# Singleplayer Games - am PC oder Konsole?



## sebastiaaan (24. Oktober 2013)

Hallo
Mich würde mal interessieren ob ihr Singleplayer Games (vorallem sehr storylastige) lieber am PC oder an der Konsole spielt? Mal ganz von der Grafik abgesehen..
Ich zum Beispiel zocke Singleplayer Games lieber auf meiner Xbox 360 als auf meinem PC - es ist einfach viel bequemer. Am PC kann ich nicht wirklich lange Einzelspieler spielen (vielleicht weil ich von zu viel CoD und Battlefield keine anspruchsvollen bzw. lange Spiele zocken kann xd) da es nicht so bequem ist und ich mich nicht einfach auf die Couch chillen kann Multiplayer ganz klar PC, Steuerung ist meiner Meinung nach viel besser und nicht jeder Idiot hat ne Zielhilfe..

Wie ist eure Meinung? Spielt ihr Einzelspieler-Spiele lieber auf dem PC oder auf eurer Konsole?


----------



## bofferbrauer (26. Oktober 2013)

Da ich hauptsächlich Strategiespiele und Oldschool RPGs zocke die von der Steuerung her generell sehr Mauslastig sind, hauptsächlich PC.

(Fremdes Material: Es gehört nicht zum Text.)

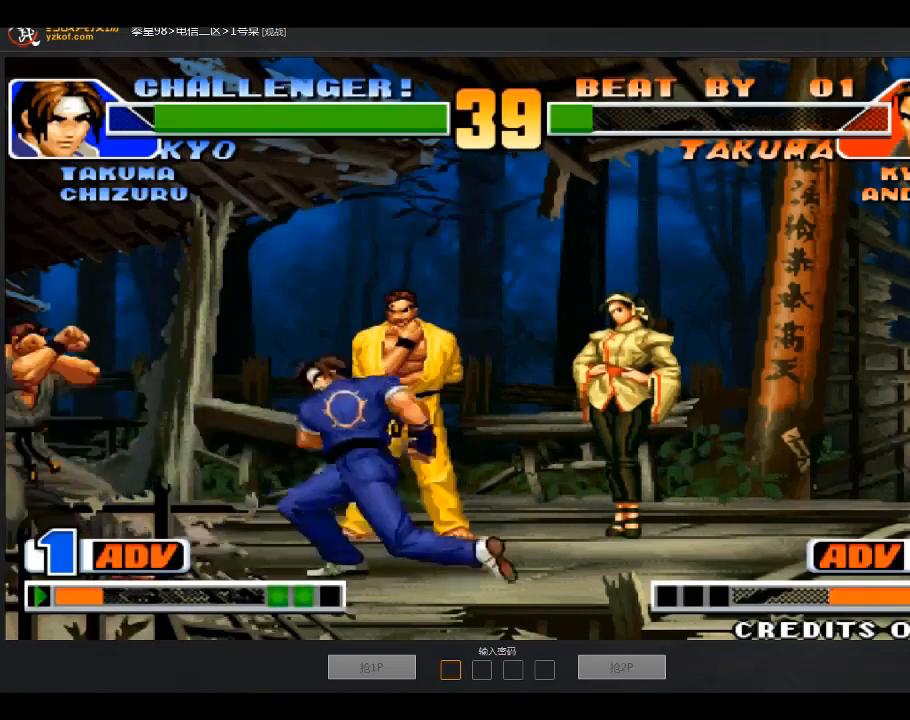
Gameplay with a controller (arcade stick); each line is a JSON object with the inputs held at the frame after it. "events" lists button and stick changes between this image and that frame as [ms after this image, input, new state], when the widget could be followed in between. Not read: D L3 R3.
{"buttons": [], "left_stick": "center", "events": [[434, "left_stick", "center"]]}
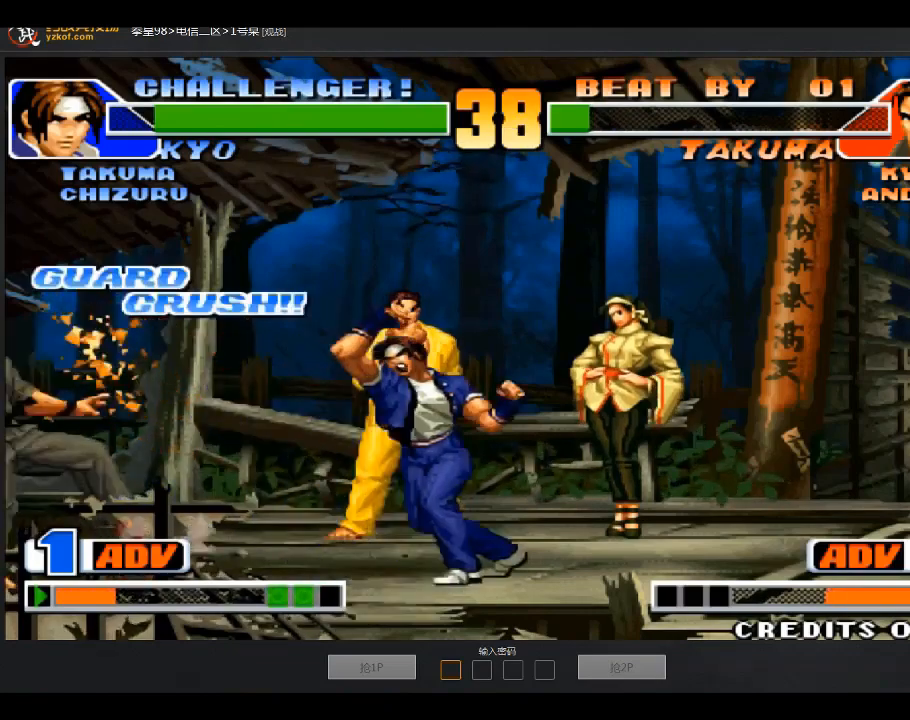
{"buttons": ["B"], "left_stick": "center", "events": [[333, "A", "down"], [333, "B", "down"], [500, "A", "up"]]}
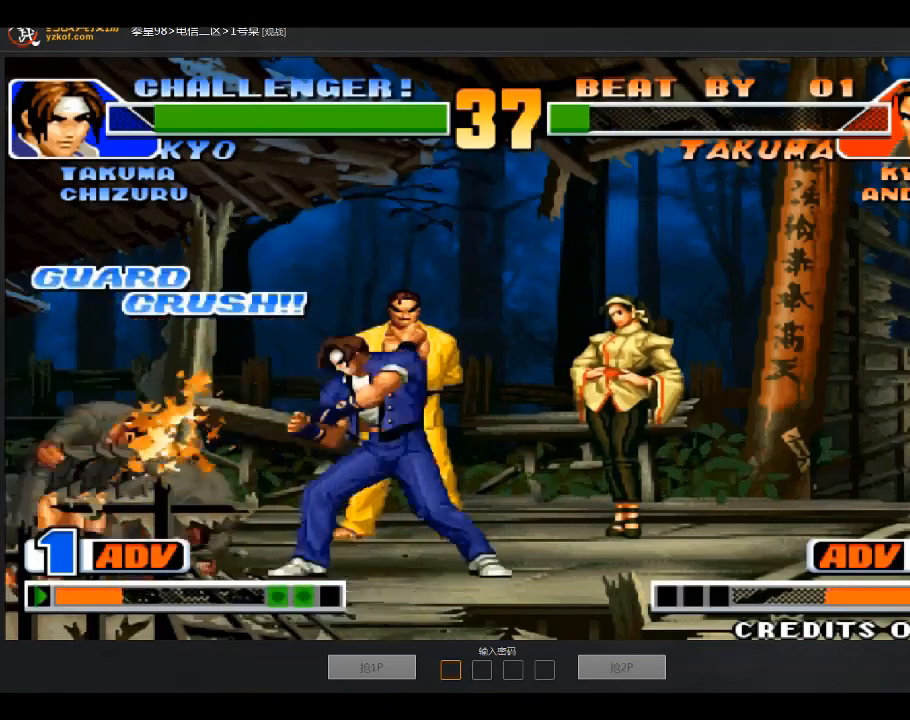
{"buttons": ["C"], "left_stick": "right", "events": [[33, "B", "up"], [334, "C", "down"], [334, "left_stick", "right"], [400, "C", "up"], [501, "C", "down"]]}
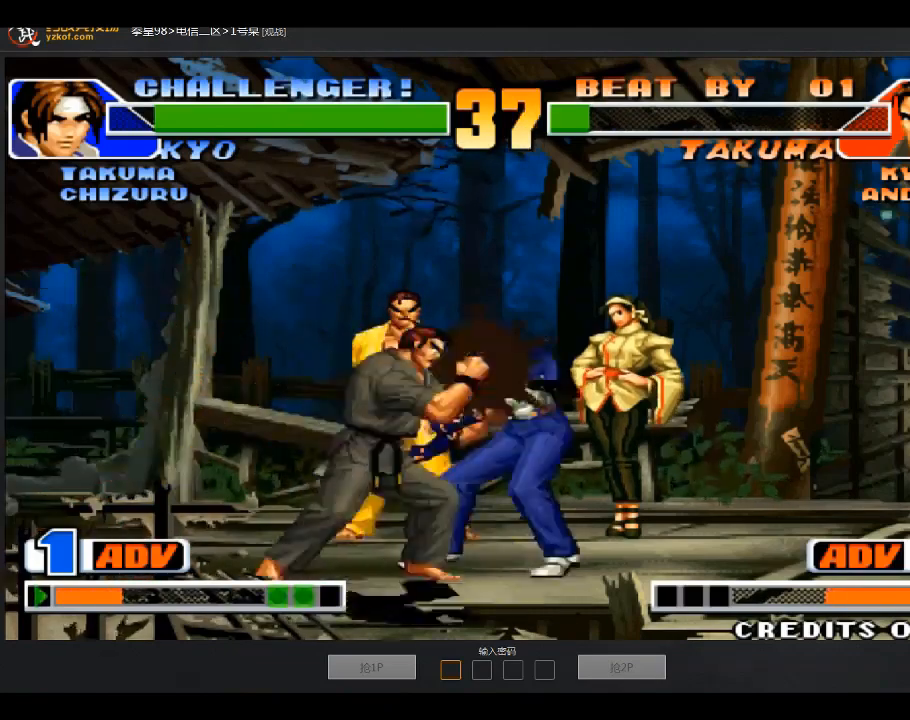
{"buttons": [], "left_stick": "center", "events": [[33, "C", "up"], [233, "left_stick", "center"]]}
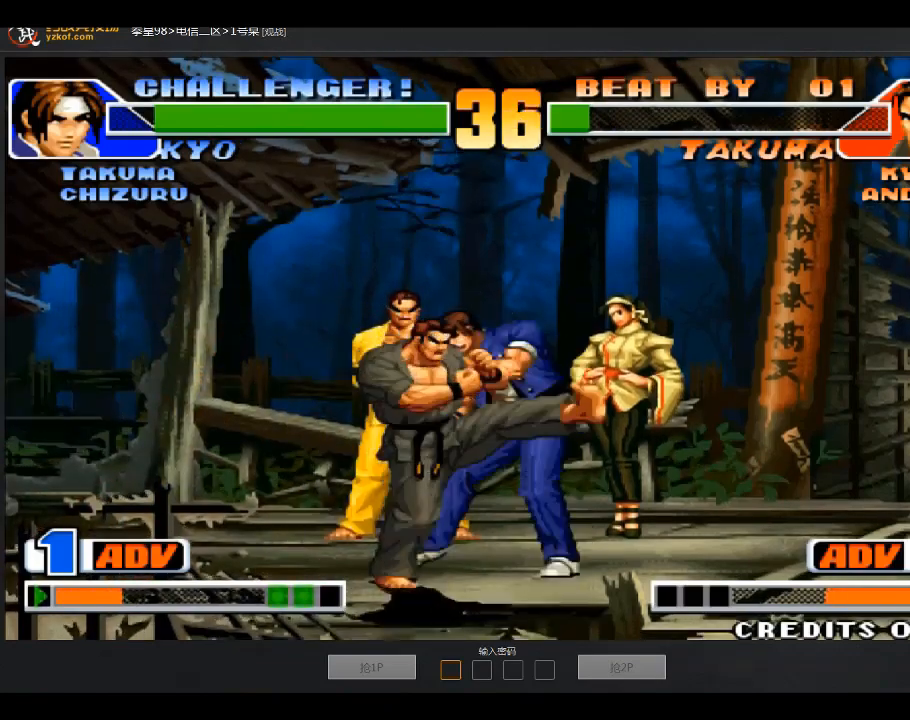
{"buttons": [], "left_stick": "center", "events": []}
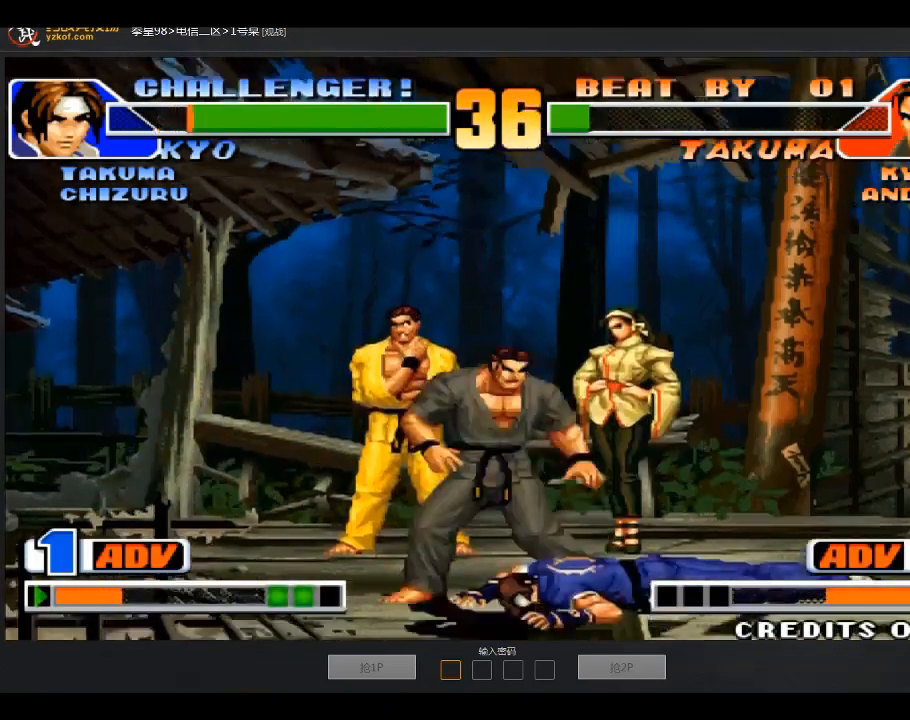
{"buttons": [], "left_stick": "center", "events": [[333, "left_stick", "right"], [400, "left_stick", "center"]]}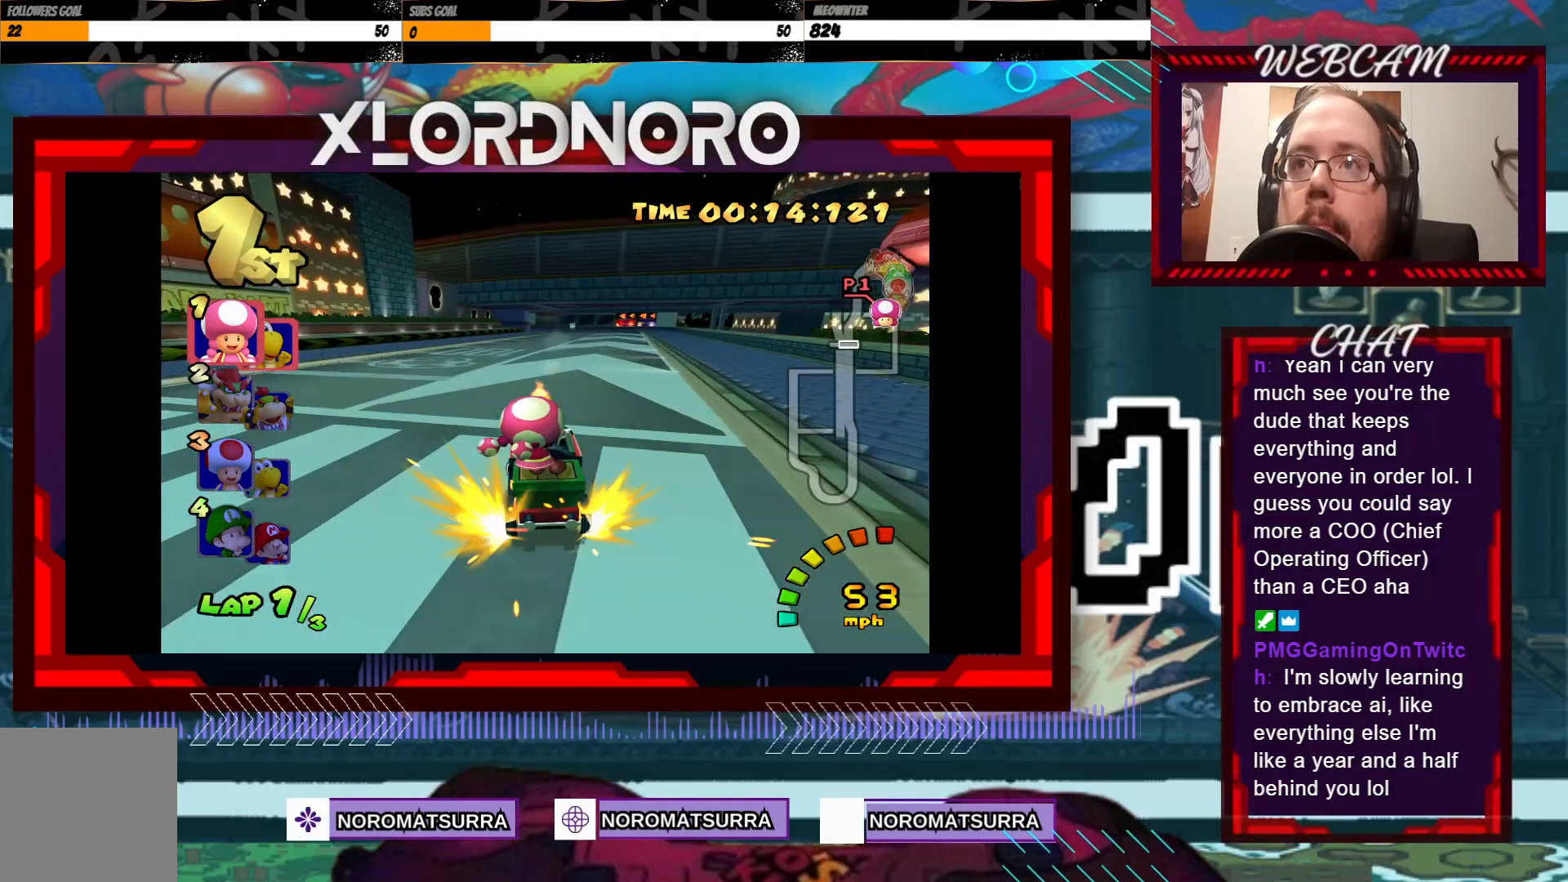
Gameplay with a controller (Xbox layout); each line is a JSON object with the inputs held at the frame after it. "events" lists button and stick changes between this image and that frame as [ms after this image, input, new state], when the widget could be followed in between. Not read: L3 R3 right_stick.
{"buttons": ["A", "R2"], "left_stick": "left", "events": [[233, "left_stick", "right"], [400, "left_stick", "left"]]}
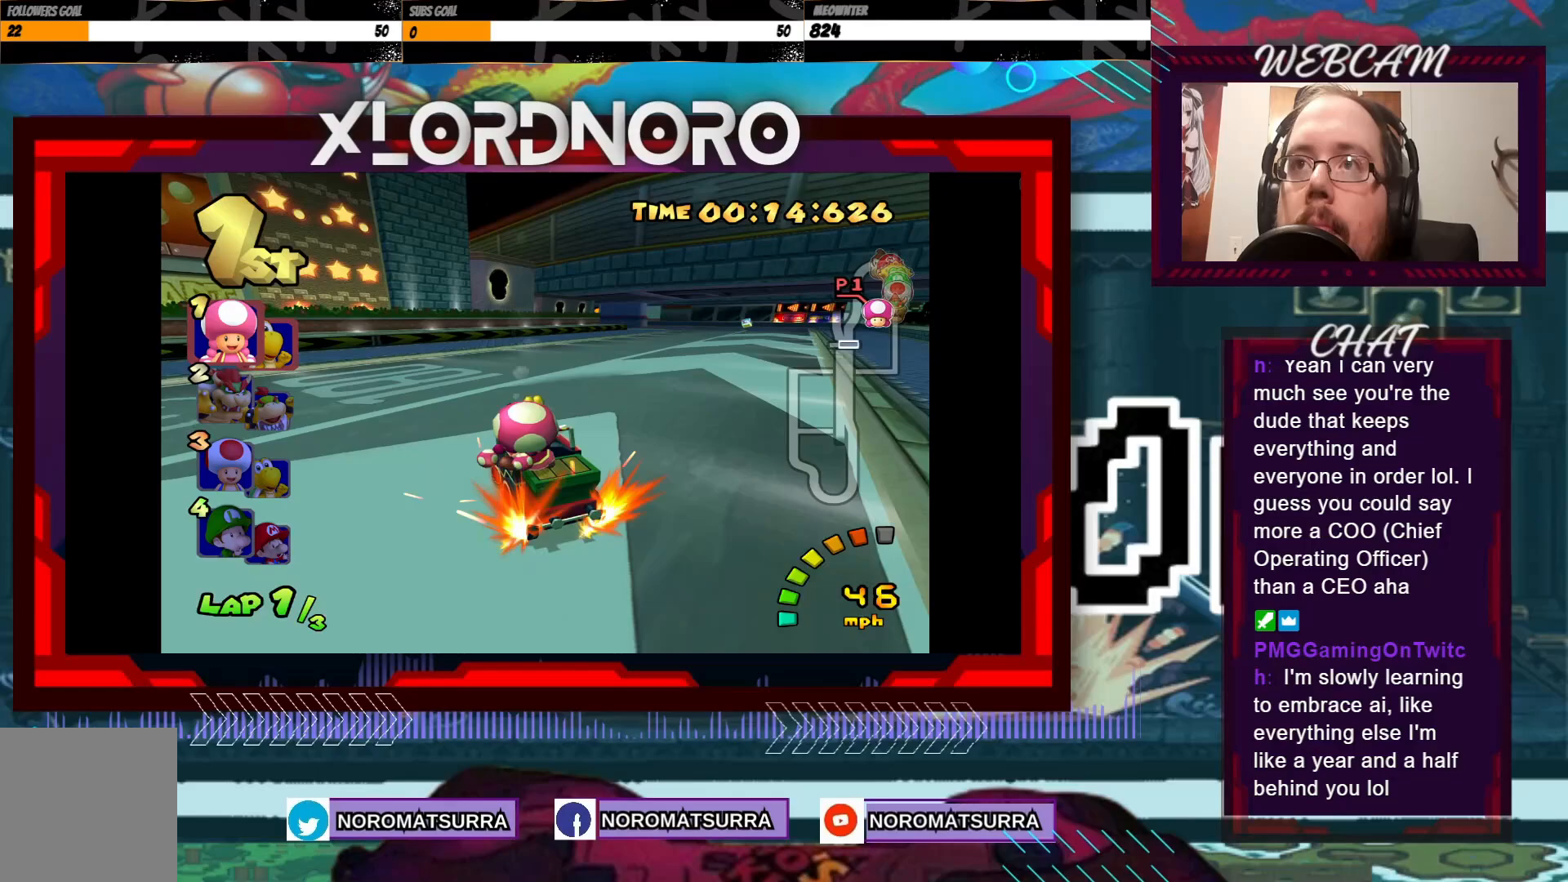
{"buttons": ["A", "R2"], "left_stick": "right", "events": [[50, "left_stick", "right"]]}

Typische PC-Spiele spiele ich eh nicht auf meiner Konsole; hier zocke ich Spiele die es auf dem PC eben nicht gibt. Dies ist auch der Grund weshalb mich PS und XBOX überhaupt nicht interessieren: Das Lineup ist fast identisch mit dem des PC, und deren wenigen Exklusivtitel interessieren mich bisher nicht. Nintendo dagegen hat komplett andere Spiele im Sortiment, weshalb deren Konsolen für mich viel Interessanter sind als die der Konkurrenz.


----------



## Haspu (26. Oktober 2013)

Ich spiele am liebsten am PC. Ich habe hier einen schönen Chefsessel stehen und meine Füße lege ich dann auf die Druckerablage unterhalb meines Schreibtisches ab. Also bequem ist es schon. Deweiteren spiele ich auch meist Strategie und RPG. Wenn ich dann mal ab und zu ein Shooter spiele dann auch auf dem PC weil ich mit der Konsolensteuerung für einen Shooter nicht wirklich zurechtkomme.


----------



## Noctai (26. Oktober 2013)

Ich habe die Qual der Wahl. Das heißt ich bin im Besitz der 3 "Lead Plattformen" auf dem Markt. Demnach wären das die Playstation 3, XBox360 und natürlich der PC. Wobei ich jetzt hier die PS/XBox mal als eine Konsole zähle. So manches mal fällt es mir schon Schwer, mich zu entscheiden. Was ich wo Spiele. Bis jetzt habe ich alles mehr oder weniger querbeet gezockt. Was zum teil auch am misch masch meines Freundeskreises liegt  Nichts desto trotz bevorzuge ich bei Shootern, wie wahrscheinlich fast jeder hier den PC. 
Der Rest ist wie gesagt, eher querbeet. Bisher Spiele wie Fallout3 oder Assassin's creed auf der Konsole, dafür Spiele wie Tomb Raider, XCOM oder Mass Effect auf PC, sind nur Beispiele. Wie man sieht wirklich durcheinander   Daher ist es manchmal nicht so easy sich zu entscheiden, für welche Plattform ich mir den nächsten "Top Titel" gönne.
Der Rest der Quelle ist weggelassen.